If I get an email from Charlie, called House, I can save the file into a network drive, by clicking Save As and choosing the destination.

If I reply to Charlie, then he replies to me, his email will be called Re: House. We might send a few more messages backward and forward, but the subject line won't change, it will be called Re: House no matter what the content is.

So, I want to save those emails for my team to access and so would put them on the network drive in a folder named House.

But to save them, I either have to do it individually (Save As) and I would need to change the filename each time. I want to save them all - and not have to change the filename. Does that make more sense?
 

The_Doc_Man

Founding Member
#4
Ah, a "Save As" case...

There is another way that could be automated if everyone has Outlook. You could create a "secondary" post office file (.PST) in a shared area, create a folder in the .PST file (using the name HOUSE of course), change that file to allow shared read access, then store the messages in that secondary file. If everyone in the office has Outlook, they can each connect to the shared .PST file once you set the permissions correctly.

If not everyone has Outlook, your problem gets tougher because you would need to create a macro to save each file and I'm not up on Outlook macros. I could perhaps do it with Access but not so easy from Outlook. I do not know of a built-in method to do multiple file saves.

I did a quick internet search but there are only two predominant answers. One is to select one of several third-party products that implement the code you would need. The other involves you or someone else writing some code using the Visual Basic for Applications (VBA) editor to create a callable function that does a message-save-to-file operation.

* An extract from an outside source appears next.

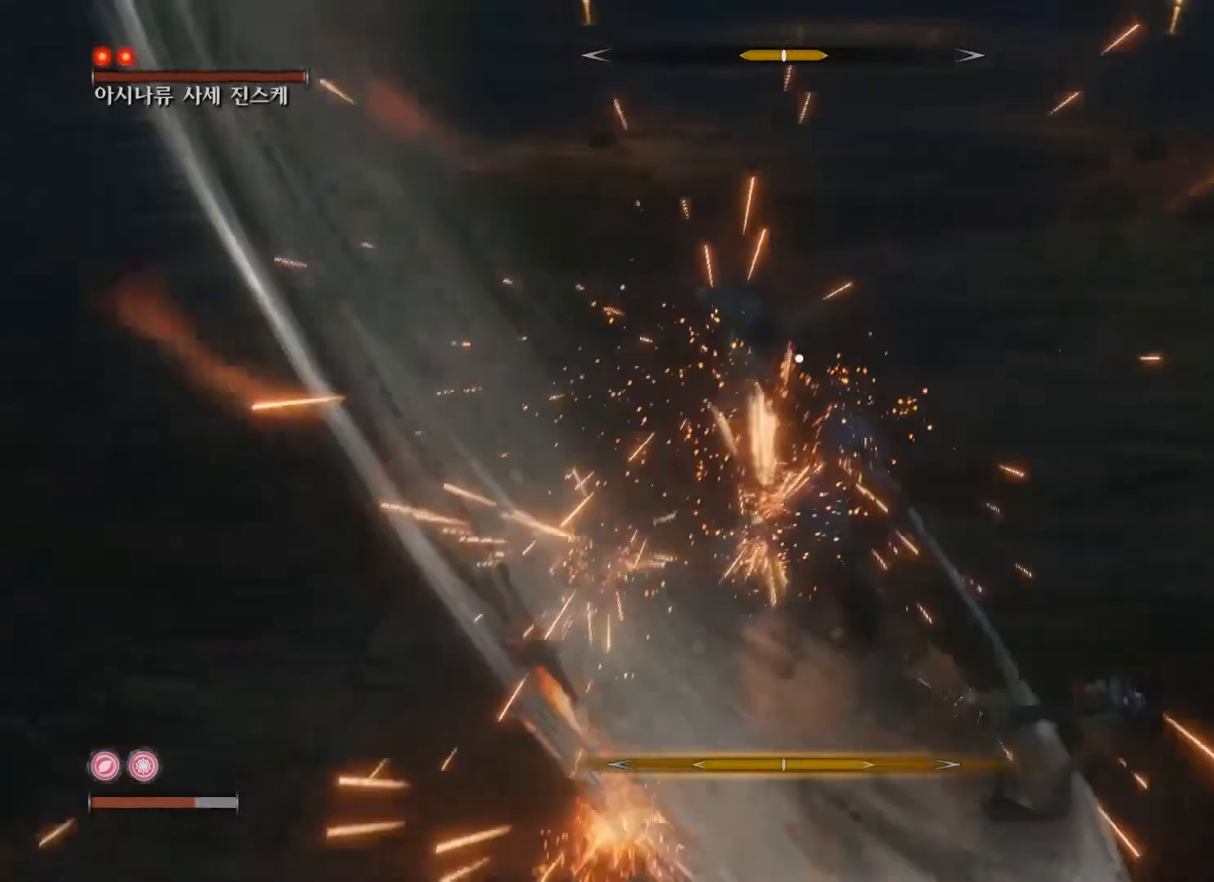
{"buttons": [], "left_stick": "center", "right_stick": "center", "events": [[17, "L1", "up"]]}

The trick with the VBA case is creating a unique file name for each file you want to save. The actual save isn't that hard but the file name generation, depending on what you wanted to do, could become a real bear.
 

Bee

Founding Member
#5
Thank you. I don't think I'll be able to implement those solutions because these are work files and my IT dept dislike deviations from their standard operating model.

It's a real nuisance. I'm a property manager with over 400 buildings to look after - from cleaning through to acquisitions and disposals (and everything in between). I've got building files set up for each building both on the network drives for storing .docs .xls .pdf etc and then I've got in my personal email a duplicate set of folders for each building with the various emails relating to that property/activity. I wanted to combine them into one set of folders on the network drive so that all information is shared and accessible to all members of the team, no matter what their specialism.

We do have a property management database which should assist, but not everyone is using it.
 

The_Doc_Man

Founding Member
#6
The question is whether everyone has Outlook. That one is easy. The VBA/Macro method would be a bit harder and if you have a typical IT department they would immediately resort to the NIH syndrome... not invented here.
 

The_Doc_Man

Founding Member
#9
Actually, you can customize Outlook because of the Rules - but the issue for your specific problem is that standard Outlook doesn't have a "Save As" rule. It only has a "Save message to other messaging folder" rule. I looked in my own copy of Outlook and in a couple of online searches.

If you can't customize your programs at all, then you cannot implement a VBA macro AND you can't buy a 3rd-party product. Which means your two remaining choices are doing SaveAs by hand for every file one at a time, or assuring that everyone who needs this has standard Outlook and can see the shared folder. That's it. That's all there is.